Saved entries
--------------------------------
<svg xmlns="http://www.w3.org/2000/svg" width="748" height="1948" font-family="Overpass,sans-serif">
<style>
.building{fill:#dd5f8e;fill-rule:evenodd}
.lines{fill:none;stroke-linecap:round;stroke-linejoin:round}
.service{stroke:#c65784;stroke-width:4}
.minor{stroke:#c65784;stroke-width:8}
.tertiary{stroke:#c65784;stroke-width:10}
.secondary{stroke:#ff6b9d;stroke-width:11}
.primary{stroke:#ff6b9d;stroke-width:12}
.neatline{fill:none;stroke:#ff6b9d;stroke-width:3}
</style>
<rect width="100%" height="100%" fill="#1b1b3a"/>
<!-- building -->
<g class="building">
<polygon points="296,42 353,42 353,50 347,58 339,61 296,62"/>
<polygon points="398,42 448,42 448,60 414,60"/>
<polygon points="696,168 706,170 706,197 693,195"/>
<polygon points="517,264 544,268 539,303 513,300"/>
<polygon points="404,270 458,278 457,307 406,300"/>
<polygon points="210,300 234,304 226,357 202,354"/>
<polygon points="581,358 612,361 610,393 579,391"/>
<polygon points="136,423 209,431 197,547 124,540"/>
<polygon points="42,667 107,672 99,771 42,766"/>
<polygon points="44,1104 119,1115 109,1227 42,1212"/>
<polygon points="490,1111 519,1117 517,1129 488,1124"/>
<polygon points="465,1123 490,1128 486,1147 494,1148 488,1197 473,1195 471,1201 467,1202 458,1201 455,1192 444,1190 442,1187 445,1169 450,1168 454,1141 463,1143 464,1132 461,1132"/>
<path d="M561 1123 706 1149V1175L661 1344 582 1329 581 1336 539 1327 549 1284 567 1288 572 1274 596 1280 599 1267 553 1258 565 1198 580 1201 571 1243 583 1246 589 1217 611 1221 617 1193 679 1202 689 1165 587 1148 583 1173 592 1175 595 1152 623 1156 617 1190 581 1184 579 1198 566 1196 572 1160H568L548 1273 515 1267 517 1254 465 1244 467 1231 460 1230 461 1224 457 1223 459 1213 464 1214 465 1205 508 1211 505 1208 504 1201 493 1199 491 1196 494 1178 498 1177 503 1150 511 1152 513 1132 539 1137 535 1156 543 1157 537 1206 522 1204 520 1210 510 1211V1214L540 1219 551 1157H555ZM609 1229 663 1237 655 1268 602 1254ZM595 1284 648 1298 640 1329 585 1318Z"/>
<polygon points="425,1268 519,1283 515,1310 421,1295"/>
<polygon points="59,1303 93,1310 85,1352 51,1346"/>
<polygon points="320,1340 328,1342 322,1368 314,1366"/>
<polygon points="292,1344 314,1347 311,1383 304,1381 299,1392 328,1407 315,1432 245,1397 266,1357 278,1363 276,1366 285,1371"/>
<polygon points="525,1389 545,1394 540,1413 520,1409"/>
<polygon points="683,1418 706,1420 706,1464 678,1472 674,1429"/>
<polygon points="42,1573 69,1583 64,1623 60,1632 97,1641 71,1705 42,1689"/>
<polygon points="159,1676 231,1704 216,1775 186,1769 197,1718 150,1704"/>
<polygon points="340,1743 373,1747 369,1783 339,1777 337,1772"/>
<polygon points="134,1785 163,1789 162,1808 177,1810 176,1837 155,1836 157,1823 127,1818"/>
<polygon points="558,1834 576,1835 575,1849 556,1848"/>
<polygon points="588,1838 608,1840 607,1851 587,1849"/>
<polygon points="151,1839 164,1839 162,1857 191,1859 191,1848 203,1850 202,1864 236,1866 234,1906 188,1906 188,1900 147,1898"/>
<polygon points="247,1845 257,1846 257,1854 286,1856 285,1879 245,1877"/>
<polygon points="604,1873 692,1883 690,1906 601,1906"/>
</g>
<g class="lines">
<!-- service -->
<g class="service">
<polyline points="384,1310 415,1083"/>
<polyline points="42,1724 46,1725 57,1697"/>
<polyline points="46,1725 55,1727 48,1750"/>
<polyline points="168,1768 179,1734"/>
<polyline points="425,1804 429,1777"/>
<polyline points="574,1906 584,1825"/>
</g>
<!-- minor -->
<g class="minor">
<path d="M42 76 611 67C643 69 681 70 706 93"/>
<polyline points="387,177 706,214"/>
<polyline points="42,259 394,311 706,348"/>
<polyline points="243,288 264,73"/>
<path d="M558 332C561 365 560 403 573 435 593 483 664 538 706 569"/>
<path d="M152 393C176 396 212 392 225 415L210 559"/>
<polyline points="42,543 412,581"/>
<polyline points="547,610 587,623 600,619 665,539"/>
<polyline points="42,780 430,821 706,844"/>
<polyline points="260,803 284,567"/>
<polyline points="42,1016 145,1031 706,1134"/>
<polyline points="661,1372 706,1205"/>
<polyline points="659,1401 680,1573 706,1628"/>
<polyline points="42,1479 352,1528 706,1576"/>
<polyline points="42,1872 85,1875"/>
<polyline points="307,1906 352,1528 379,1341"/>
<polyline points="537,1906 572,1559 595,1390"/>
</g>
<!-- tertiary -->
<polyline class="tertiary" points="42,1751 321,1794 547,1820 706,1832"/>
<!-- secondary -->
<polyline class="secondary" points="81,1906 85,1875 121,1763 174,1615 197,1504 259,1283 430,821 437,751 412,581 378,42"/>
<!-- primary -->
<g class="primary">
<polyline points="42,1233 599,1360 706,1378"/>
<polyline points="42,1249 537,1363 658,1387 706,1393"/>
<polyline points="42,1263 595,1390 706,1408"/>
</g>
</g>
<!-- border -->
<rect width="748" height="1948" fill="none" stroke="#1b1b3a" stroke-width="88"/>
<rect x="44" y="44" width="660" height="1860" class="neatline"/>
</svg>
--------------------------------
• Description of the task:
Could you give the records again, exactly as they appear?

• Your solution:
<svg xmlns="http://www.w3.org/2000/svg" width="748" height="1948" font-family="Overpass,sans-serif">
<style>
.building{fill:#dd5f8e;fill-rule:evenodd}
.lines{fill:none;stroke-linecap:round;stroke-linejoin:round}
.service{stroke:#c65784;stroke-width:4}
.minor{stroke:#c65784;stroke-width:8}
.tertiary{stroke:#c65784;stroke-width:10}
.secondary{stroke:#ff6b9d;stroke-width:11}
.primary{stroke:#ff6b9d;stroke-width:12}
.neatline{fill:none;stroke:#ff6b9d;stroke-width:3}
</style>
<rect width="100%" height="100%" fill="#1b1b3a"/>
<!-- building -->
<g class="building">
<polygon points="296,42 353,42 353,50 347,58 339,61 296,62"/>
<polygon points="398,42 448,42 448,60 414,60"/>
<polygon points="696,168 706,170 706,197 693,195"/>
<polygon points="517,264 544,268 539,303 513,300"/>
<polygon points="404,270 458,278 457,307 406,300"/>
<polygon points="210,300 234,304 226,357 202,354"/>
<polygon points="581,358 612,361 610,393 579,391"/>
<polygon points="136,423 209,431 197,547 124,540"/>
<polygon points="42,667 107,672 99,771 42,766"/>
<polygon points="44,1104 119,1115 109,1227 42,1212"/>
<polygon points="490,1111 519,1117 517,1129 488,1124"/>
<polygon points="465,1123 490,1128 486,1147 494,1148 488,1197 473,1195 471,1201 467,1202 458,1201 455,1192 444,1190 442,1187 445,1169 450,1168 454,1141 463,1143 464,1132 461,1132"/>
<path d="M561 1123 706 1149V1175L661 1344 582 1329 581 1336 539 1327 549 1284 567 1288 572 1274 596 1280 599 1267 553 1258 565 1198 580 1201 571 1243 583 1246 589 1217 611 1221 617 1193 679 1202 689 1165 587 1148 583 1173 592 1175 595 1152 623 1156 617 1190 581 1184 579 1198 566 1196 572 1160H568L548 1273 515 1267 517 1254 465 1244 467 1231 460 1230 461 1224 457 1223 459 1213 464 1214 465 1205 508 1211 505 1208 504 1201 493 1199 491 1196 494 1178 498 1177 503 1150 511 1152 513 1132 539 1137 535 1156 543 1157 537 1206 522 1204 520 1210 510 1211V1214L540 1219 551 1157H555ZM609 1229 663 1237 655 1268 602 1254ZM595 1284 648 1298 640 1329 585 1318Z"/>
<polygon points="425,1268 519,1283 515,1310 421,1295"/>
<polygon points="59,1303 93,1310 85,1352 51,1346"/>
<polygon points="320,1340 328,1342 322,1368 314,1366"/>
<polygon points="292,1344 314,1347 311,1383 304,1381 299,1392 328,1407 315,1432 245,1397 266,1357 278,1363 276,1366 285,1371"/>
<polygon points="525,1389 545,1394 540,1413 520,1409"/>
<polygon points="683,1418 706,1420 706,1464 678,1472 674,1429"/>
<polygon points="42,1573 69,1583 64,1623 60,1632 97,1641 71,1705 42,1689"/>
<polygon points="159,1676 231,1704 216,1775 186,1769 197,1718 150,1704"/>
<polygon points="340,1743 373,1747 369,1783 339,1777 337,1772"/>
<polygon points="134,1785 163,1789 162,1808 177,1810 176,1837 155,1836 157,1823 127,1818"/>
<polygon points="558,1834 576,1835 575,1849 556,1848"/>
<polygon points="588,1838 608,1840 607,1851 587,1849"/>
<polygon points="151,1839 164,1839 162,1857 191,1859 191,1848 203,1850 202,1864 236,1866 234,1906 188,1906 188,1900 147,1898"/>
<polygon points="247,1845 257,1846 257,1854 286,1856 285,1879 245,1877"/>
<polygon points="604,1873 692,1883 690,1906 601,1906"/>
</g>
<g class="lines">
<!-- service -->
<g class="service">
<polyline points="384,1310 415,1083"/>
<polyline points="42,1724 46,1725 57,1697"/>
<polyline points="46,1725 55,1727 48,1750"/>
<polyline points="168,1768 179,1734"/>
<polyline points="425,1804 429,1777"/>
<polyline points="574,1906 584,1825"/>
</g>
<!-- minor -->
<g class="minor">
<path d="M42 76 611 67C643 69 681 70 706 93"/>
<polyline points="387,177 706,214"/>
<polyline points="42,259 394,311 706,348"/>
<polyline points="243,288 264,73"/>
<path d="M558 332C561 365 560 403 573 435 593 483 664 538 706 569"/>
<path d="M152 393C176 396 212 392 225 415L210 559"/>
<polyline points="42,543 412,581"/>
<polyline points="547,610 587,623 600,619 665,539"/>
<polyline points="42,780 430,821 706,844"/>
<polyline points="260,803 284,567"/>
<polyline points="42,1016 145,1031 706,1134"/>
<polyline points="661,1372 706,1205"/>
<polyline points="659,1401 680,1573 706,1628"/>
<polyline points="42,1479 352,1528 706,1576"/>
<polyline points="42,1872 85,1875"/>
<polyline points="307,1906 352,1528 379,1341"/>
<polyline points="537,1906 572,1559 595,1390"/>
</g>
<!-- tertiary -->
<polyline class="tertiary" points="42,1751 321,1794 547,1820 706,1832"/>
<!-- secondary -->
<polyline class="secondary" points="81,1906 85,1875 121,1763 174,1615 197,1504 259,1283 430,821 437,751 412,581 378,42"/>
<!-- primary -->
<g class="primary">
<polyline points="42,1233 599,1360 706,1378"/>
<polyline points="42,1249 537,1363 658,1387 706,1393"/>
<polyline points="42,1263 595,1390 706,1408"/>
</g>
</g>
<!-- border -->
<rect width="748" height="1948" fill="none" stroke="#1b1b3a" stroke-width="88"/>
<rect x="44" y="44" width="660" height="1860" class="neatline"/>
</svg>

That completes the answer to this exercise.